Figure 3.

Characterization of the abnormal periventricular area found in Arx mutants. A, B, E18.5 coronal sections stained for Nissl outline the cytoarchitectural defects of the Arx mutant striatum. Marker genes for mature striatal neurons, such as MAP2 (C, D) and Ebf1 (E, F), are not detected in the mutant periventricular area (dashed lines). G, H, Dlx2 transcripts identify the enlarged mutant periventricular region. I, J, Labeling of proliferating cells located within the periventricular area. An expanded area of BrdU-positive cells was observed in mutants (I, J, dashed lines), although without any modification in the number of proliferating cells.
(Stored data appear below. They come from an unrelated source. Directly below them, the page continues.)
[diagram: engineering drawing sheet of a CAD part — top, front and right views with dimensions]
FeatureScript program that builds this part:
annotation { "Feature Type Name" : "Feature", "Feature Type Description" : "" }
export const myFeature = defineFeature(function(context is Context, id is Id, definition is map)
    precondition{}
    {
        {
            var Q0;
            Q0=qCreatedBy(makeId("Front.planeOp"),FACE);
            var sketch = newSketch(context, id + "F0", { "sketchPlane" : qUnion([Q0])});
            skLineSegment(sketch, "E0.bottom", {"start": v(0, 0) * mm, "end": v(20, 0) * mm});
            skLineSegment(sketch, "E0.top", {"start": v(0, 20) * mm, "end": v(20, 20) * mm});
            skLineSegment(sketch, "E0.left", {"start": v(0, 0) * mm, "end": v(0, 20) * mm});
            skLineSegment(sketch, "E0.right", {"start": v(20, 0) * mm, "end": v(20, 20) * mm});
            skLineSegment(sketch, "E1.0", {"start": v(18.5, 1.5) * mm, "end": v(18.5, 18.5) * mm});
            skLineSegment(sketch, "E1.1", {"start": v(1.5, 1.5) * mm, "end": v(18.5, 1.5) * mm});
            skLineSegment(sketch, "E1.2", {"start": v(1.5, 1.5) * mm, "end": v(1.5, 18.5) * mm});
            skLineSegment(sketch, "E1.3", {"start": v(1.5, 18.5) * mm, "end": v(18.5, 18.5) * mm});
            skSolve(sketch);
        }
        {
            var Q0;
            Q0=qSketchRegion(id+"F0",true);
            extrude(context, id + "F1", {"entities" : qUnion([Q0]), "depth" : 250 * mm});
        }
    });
K–P, Birth-dating analysis of basal ganglia neurons during development. Pregnant females received a single BrdU injection at E11.5 (K, L), E13.5 (M, N), and E15.5 (O, P), and the location of labeled cells was examined at E18.5. K, L, A single BrdU pulse at E11.5 marks cells distributed throughout the mature compartment both in controls and Arx mutants. *, Expanded mutant SVZ. M–P, Mutant cells labeled at E13.5 and E15.5 are progressively accumulated within the periventricular area (dashed lines) and fail to migrate into the striatal mantle zone. cc, Corpus callosum; cc*, mutant corpus callosum; Cx, cerebral cortex; Hi, hippocampus; Hi*, mutant hippocampus; Mut, mutant; Se, septum; Str, striatum; V, ventricle. Scale bars: A (for A, B), E (for E–H), K (for K–P), 150 μm; C (for C, D), 200 μm; I (for I, J), 100 μm.